Stored items.
**********
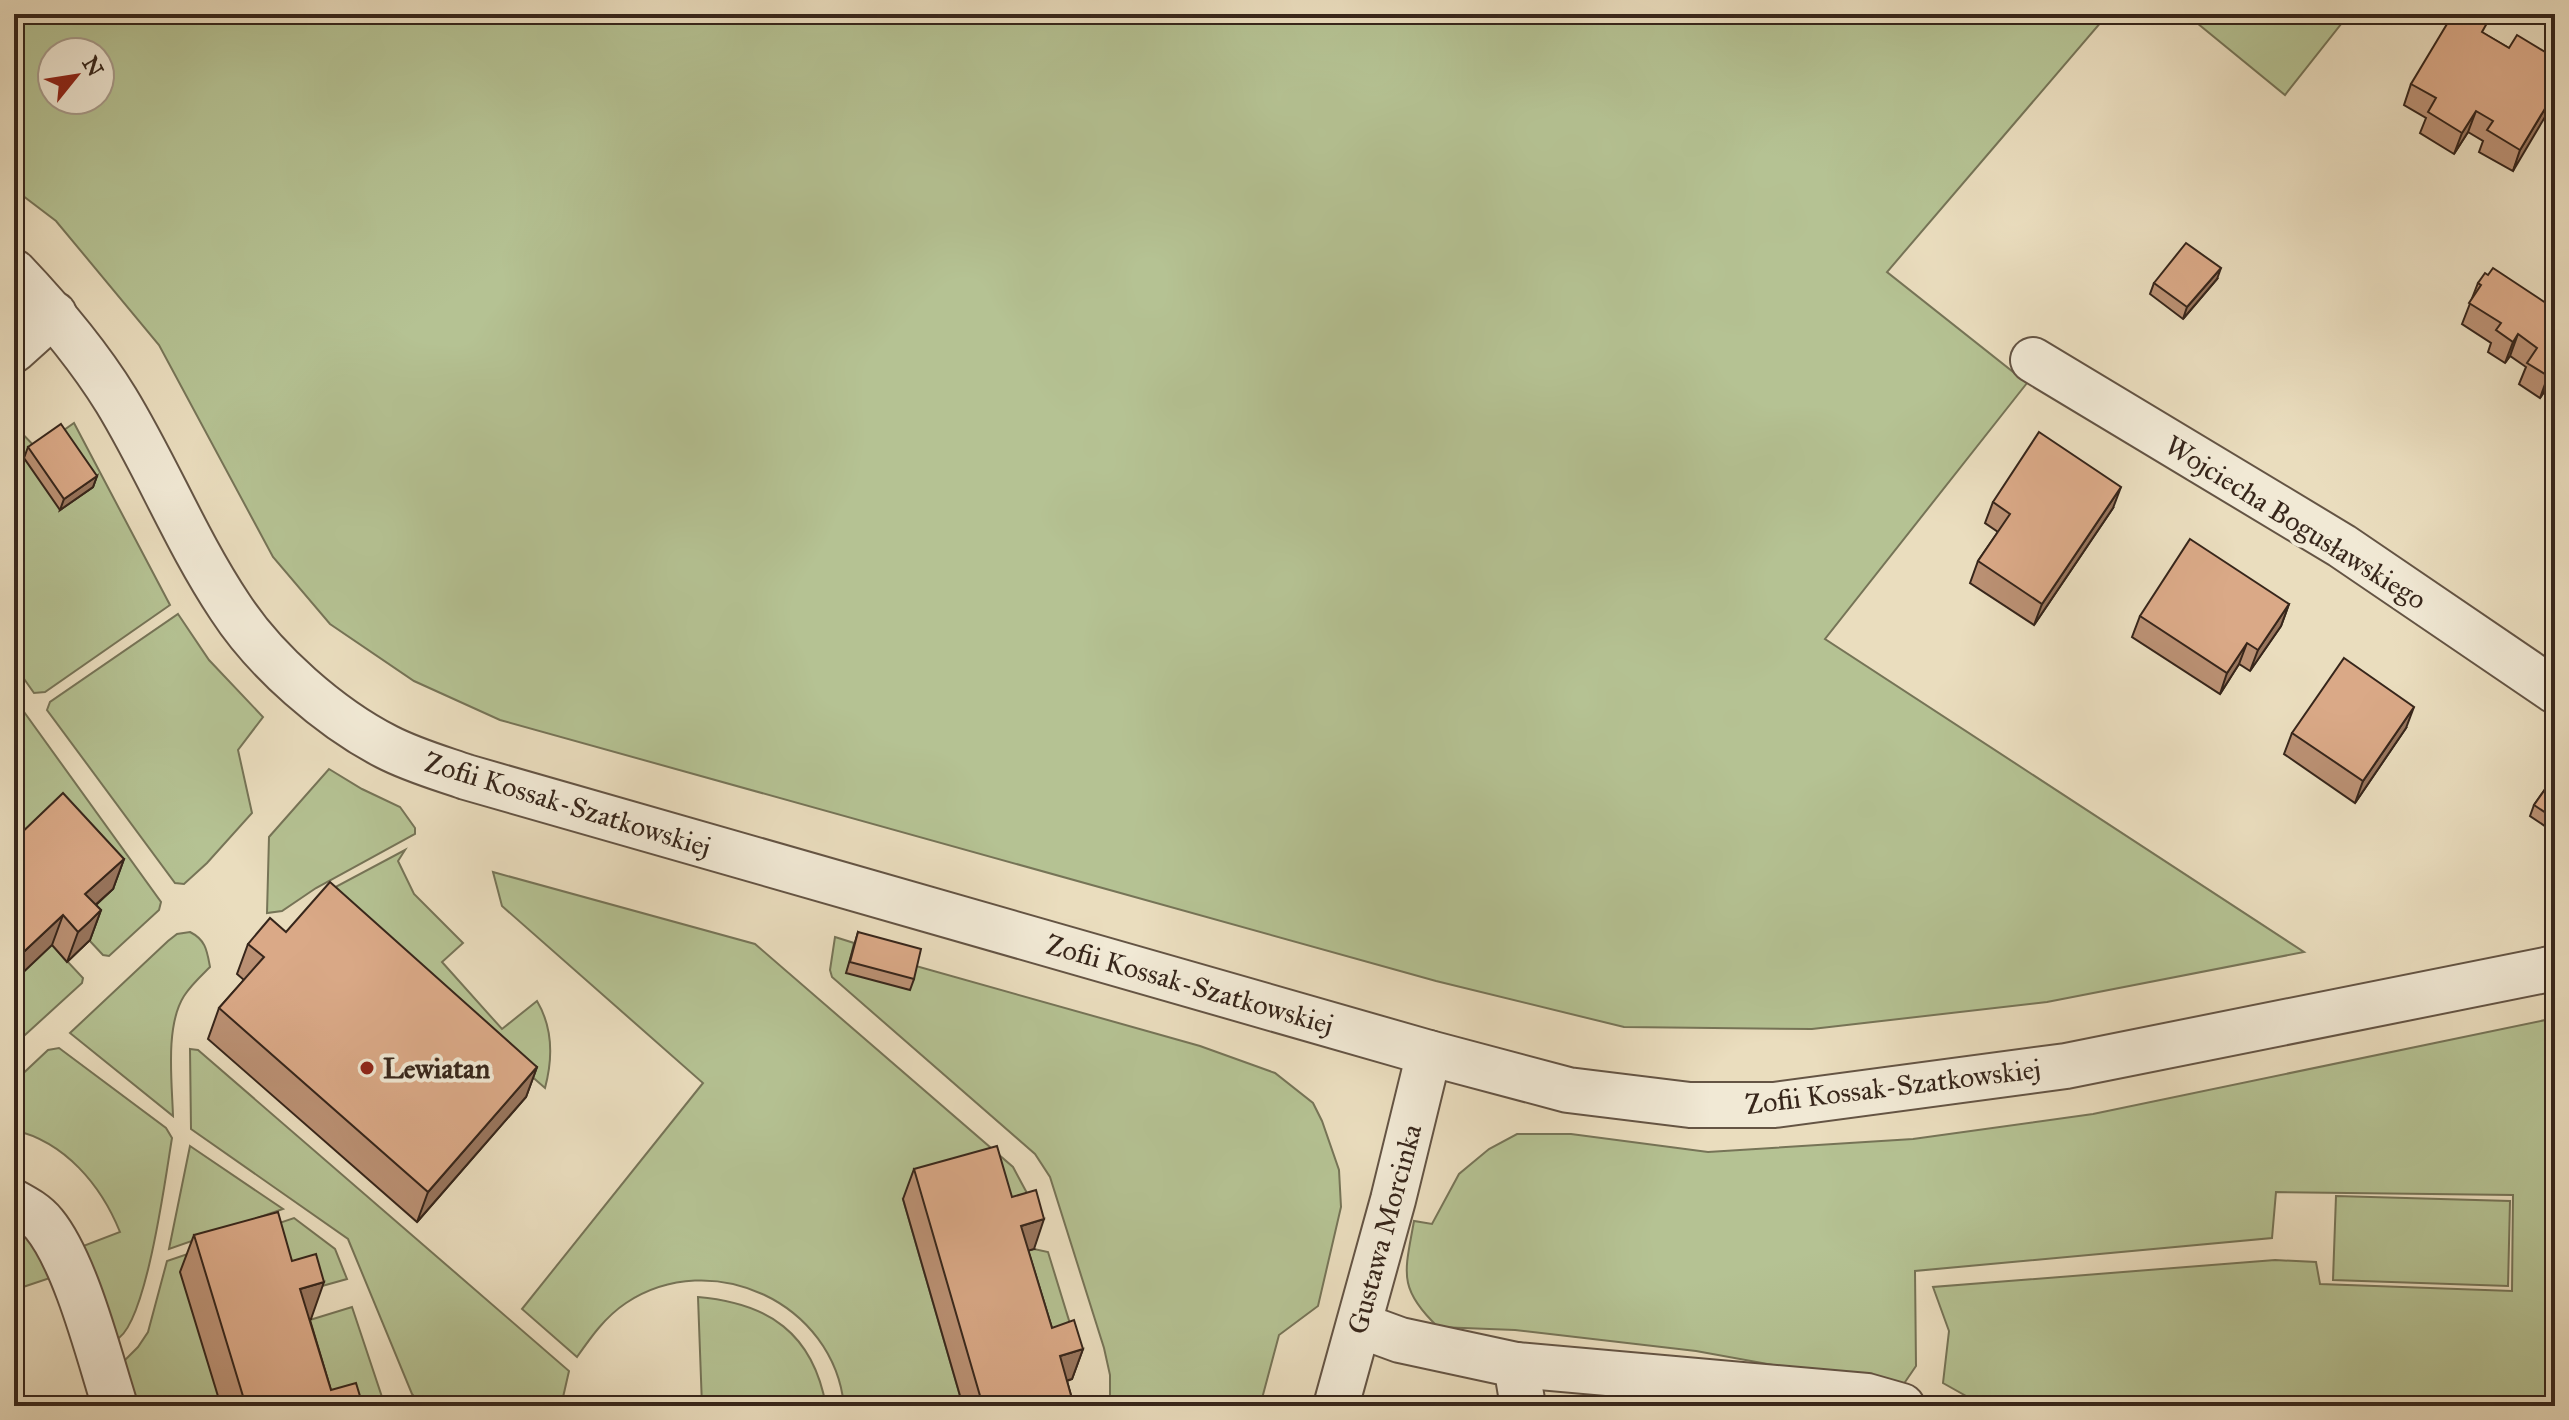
<svg xmlns="http://www.w3.org/2000/svg" width="2569" height="1420" viewBox="0 0 2569 1420" font-family="'IM FELL Great Primer',serif">
<style>
.green{fill:#b5c293;stroke:#767457;stroke-width:2;fill-rule:evenodd}
.lines{fill:none;stroke-linecap:round;stroke-linejoin:round}
.minor-casing{stroke:#645444;stroke-width:48}
.minor{stroke:#f1e9d5;stroke-width:44}
.wall{fill:#bb9174;stroke:#37261b;stroke-width:2}
.shaded-wall{fill:#99765e;stroke:#37261b;stroke-width:2}
.building{fill:#daa987;stroke:#37261b;stroke-width:2}
.poi-dot{fill:#8f2418;stroke:#f1e9d5;stroke-width:3}
.labels{text-anchor:middle;stroke-width:8;stroke-linejoin:round;paint-order:stroke}
.street-label{font-size:28px;fill:#37261b;stroke:#f1e9d5}
.poi-label{font-size:28px;font-weight:bold;fill:#37261b;stroke:#f1e9d5;text-anchor:start}
</style>
<rect width="100%" height="100%" fill="#eaddbe"/>
<filter id="stains"><feTurbulence type="fractalNoise" baseFrequency=".0025" numOctaves="4"/><feColorMatrix values="0 0 0 0 .2 0 0 0 0 .09 0 0 0 0 .02 0 0 0 .5 -.17"/></filter>
<radialGradient id="worn" r=".72"><stop offset=".6" stop-color="#630" stop-opacity="0"/><stop offset="1" stop-color="#630" stop-opacity=".3"/></radialGradient>
<g class="green">
<path d="M14,14H2108L1887,272L2027,383L1825,639L2304,952L2047,1002L1812,1029L1624,1027L1436,981L500,720L414,681L330,624L273,557L159,345L56,221L14,189ZM52,52H100V100H52Z"/>
<polygon points="2186,14 2349,14 2285,95"/>
<polygon points="74,423 170,605 45,692 34,693 15,666 23,660 14,646 14,425 37,449"/>
<polygon points="178,614 209,660 263,717 238,750 252,813 207,863 184,884 175,883 47,710 50,702"/>
<polygon points="14,698 161,902 159,910 109,956 103,955 74,924 113,889 14,860"/>
<polygon points="329,769 362,789 400,807 415,828 415,834 316,888 282,911 267,913 269,837"/>
<path d="M405,850L398,861L414,894L463,943L442,962L502,1029L537,1001C553,1028 553,1058 545,1088L336,905L326,892Z"/>
<path d="M493,872L755,944L1013,1167L1028,1195L1034,1213L903,1199L963,1406H844C834,1303 712,1246 626,1303C605,1317 591,1337 577,1357L522,1309L703,1083L502,906Z"/>
<path d="M190,932C206,940 207,951 210,967C201,976 191,985 184,996C165,1026 172,1082 173,1116L70,1033L168,941L177,934Z"/>
<polygon points="835,937 854,943 847,973 916,966 1200,1046 1275,1073 1313,1103 1322,1121 1339,1170 1341,1207 1318,1306 1279,1335 1260,1406 1110,1406 1110,1375 1104,1348 1050,1177 1035,1154 832,977 830,970"/>
<polygon points="52,945 83,978 82,983 14,1045 14,981"/>
<path d="M2555,1018V1406H1984L1943,1383L1949,1331L1933,1287L2275,1260L2316,1262L2320,1284L2512,1291L2513,1195L2276,1192L2272,1238L1915,1271L1916,1366L1901,1388L1696,1351L1515,1330L1438,1327C1397,1288 1405,1272 1414,1221L1432,1224L1459,1174L1489,1149L1517,1134H1571L1708,1152L1913,1139L2093,1114Z"/>
<path d="M59,1048L166,1128L172,1138C166,1173 146,1330 115,1340L78,1248L120,1232C101,1185 65,1142 14,1130V1082L48,1050Z"/>
<polygon points="190,1049 198,1050 569,1371 561,1406 422,1406 412,1394 348,1239 191,1129"/>
<polygon points="190,1146 283,1209 169,1249"/>
<polygon points="2336,1196 2510,1201 2508,1286 2333,1280"/>
<polygon points="294,1218 335,1249 347,1279 279,1298 221,1406 132,1406 122,1363 138,1347 148,1332 167,1261"/>
<polygon points="14,1223 22,1227 53,1277 14,1290"/>
<polygon points="1034,1249 1048,1252 1075,1340 1063,1350 1010,1256"/>
<path d="M698,1297C768,1303 813,1333 826,1406H702Z"/>
<polygon points="352,1307 385,1406 311,1406 287,1327"/>
</g>
<g class="lines">
<defs>
<g id="minor">
<path d="M14,272C52,312 87,353 116,400C157,467 186,541 230,607C265,661 330,718 387,747C412,760 440,768 466,777L1429,1053L1568,1090L1690,1105H1774L2066,1066L2555,968"/>
<polyline points="14,350 54,314"/>
<polyline points="2033,360 2342,546 2555,691"/>
<path d="M14,1202C25,1208 36,1214 44,1224C76,1263 99,1356 115,1406"/>
<polyline points="1359,1325 1400,1340 1516,1365 1523,1406"/>
<polyline points="1516,1365 1867,1396 1902,1406"/>
<polyline points="1336,1406 1393,1200 1429,1053"/>
</g>
</defs>
<use href="#minor" class="minor-casing"/>
<use href="#minor" class="minor"/>
</g>
<g class="wall">
<polygon points="2483,33 2509,48 2555,58 2513,171 2479,152 2483,141 2468,132 2454,154 2420,133 2426,118 2404,105 2411,84"/>
<polygon points="2217,279 2183,319 2150,294 2154,283"/>
<polygon points="2478,283 2555,309 2555,386 2550,383 2540,398 2519,384 2526,367 2510,356 2505,363 2488,352 2491,343 2462,324"/>
<polygon points="28,447 97,476 93,487 60,510 24,458"/>
<polygon points="1993,502 2113,508 2034,625 1970,583 1978,561 1998,532 1985,523"/>
<polygon points="2289,604 2281,626 2250,671 2239,664 2220,694 2132,637 2140,616"/>
<polygon points="2406,728 2355,803 2284,754 2292,733"/>
<polygon points="2555,775 2555,833 2530,816 2534,805"/>
<polygon points="14,840 124,859 113,889 96,905 101,910 90,940 67,962 52,945"/>
<polygon points="286,932 537,1067 526,1097 417,1222 208,1039 219,1008 244,980 237,974 248,944"/>
<polygon points="858,932 914,979 910,990 846,973"/>
<polygon points="914,1169 1034,1249 1028,1250 1052,1328 1083,1349 1072,1379 1067,1381 1074,1406 963,1406 903,1199"/>
<polygon points="194,1235 292,1261 311,1319 310,1320 331,1390 363,1406 221,1406 180,1272"/>
</g>
<g class="shaded-wall">
<polygon points="2555,92 2555,100 2513,171 2520,150"/>
<polygon points="2476,111 2468,132 2454,154 2462,133"/>
<polygon points="2221,268 2217,279 2183,319 2187,307"/>
<polygon points="2518,334 2510,356 2505,363 2513,342"/>
<polygon points="2555,367 2555,371 2550,383 2540,398 2548,376"/>
<polygon points="97,476 93,487 60,510 64,499"/>
<polygon points="2121,487 2113,508 2034,625 2042,604"/>
<polygon points="2289,604 2281,626 2250,671 2258,650"/>
<polygon points="2247,643 2239,664 2220,694 2227,673"/>
<polygon points="2414,707 2406,728 2355,803 2363,781"/>
<polygon points="124,859 113,889 74,924 85,894"/>
<polygon points="101,910 90,940 67,962 78,932"/>
<polygon points="63,915 52,945 14,981 14,961"/>
<polygon points="537,1067 526,1097 417,1222 428,1192"/>
<polygon points="1044,1219 1034,1249 1010,1256 1021,1226"/>
<polygon points="324,1282 311,1319 287,1326 300,1289"/>
<polygon points="1083,1349 1072,1379 1049,1386 1060,1356"/>
</g>
<g class="building">
<polygon points="2453,14 2472,14 2487,23 2482,32 2509,48 2517,35 2555,58 2555,92 2520,150 2487,130 2493,121 2476,111 2462,133 2428,112 2436,98 2411,84"/>
<polygon points="2186,243 2221,268 2187,307 2154,283"/>
<polygon points="2493,268 2555,309 2555,367 2548,376 2527,363 2537,348 2518,334 2513,342 2496,330 2501,323 2469,303 2481,285 2478,283 2485,273 2488,275"/>
<polygon points="61,424 97,476 64,499 28,447"/>
<polygon points="2039,432 2121,487 2042,604 1978,561 2010,514 1993,502"/>
<polygon points="2190,539 2289,604 2258,650 2247,643 2227,673 2140,616"/>
<polygon points="2344,658 2414,707 2363,781 2292,733"/>
<polygon points="2555,775 2555,819 2534,805"/>
<polygon points="63,793 124,859 85,894 101,910 90,921 78,932 63,915 14,961 14,840"/>
<polygon points="330,882 537,1067 428,1192 219,1008 264,957 248,944 270,918 286,932"/>
<polygon points="858,932 921,949 914,979 850,962"/>
<polygon points="997,1146 1012,1197 1036,1190 1044,1219 1021,1226 1052,1328 1074,1320 1083,1349 1060,1356 1074,1406 983,1406 914,1169"/>
<polygon points="278,1212 292,1261 316,1254 324,1282 300,1289 331,1390 356,1383 363,1406 246,1406 194,1235"/>
</g>
<circle class="poi-dot" cx="367" cy="1068" r="8"/>
<g class="labels">
<g class="street-label">
<text transform="translate(2296 522) rotate(32)" y="10">Wojciecha Bogusławskiego</text>
<text transform="translate(568 804) rotate(17)" y="10">Zofii Kossak-Szatkowskiej</text>
<text transform="translate(1190 984) rotate(16)" y="10">Zofii Kossak-Szatkowskiej</text>
<text transform="translate(1893 1086) rotate(-7)" y="10">Zofii Kossak-Szatkowskiej</text>
<text transform="translate(1384 1229) rotate(-75)" y="10">Gustawa Morcinka</text>
</g>
<g class="poi-label">
<text x="383" y="1078">Lewiatan</text>
</g>
</g>
<rect width="2569" height="1420" fill="none" stroke="#eaddbe" stroke-width="48"/>
<rect x="16" y="16" width="2537" height="1388" fill="none" stroke="#37261b" stroke-width="4"/>
<rect x="24" y="24" width="2521" height="1372" fill="none" stroke="#37261b" stroke-width="2"/>
<g transform="translate(76 76) rotate(60)"><circle r="38" fill="#f1e9d5" stroke="#a79b8b" stroke-width="2"/>
<path d="M0-6L14 30L0 20L-14 30Z" fill="#8f2418"/>
<text y="-12" font-size="22" font-weight="bold" text-anchor="middle" fill="#37261b">N</text>
</g>
<rect width="100%" height="100%" filter="url(#stains)"/>
<rect width="100%" height="100%" fill="url(#worn)"/>
</svg>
**********
ACTION ITEM.
Show the lines of the records that include the string "text".

RESPONSE FOR THIS EXERCISE.
.labels{text-anchor:middle;stroke-width:8;stroke-linejoin:round;paint-order:stroke}
.poi-label{font-size:28px;font-weight:bold;fill:#37261b;stroke:#f1e9d5;text-anchor:start}
<text transform="translate(2296 522) rotate(32)" y="10">Wojciecha Bogusławskiego</text>
<text transform="translate(568 804) rotate(17)" y="10">Zofii Kossak-Szatkowskiej</text>
<text transform="translate(1190 984) rotate(16)" y="10">Zofii Kossak-Szatkowskiej</text>
<text transform="translate(1893 1086) rotate(-7)" y="10">Zofii Kossak-Szatkowskiej</text>
<text transform="translate(1384 1229) rotate(-75)" y="10">Gustawa Morcinka</text>
<text x="383" y="1078">Lewiatan</text>
<text y="-12" font-size="22" font-weight="bold" text-anchor="middle" fill="#37261b">N</text>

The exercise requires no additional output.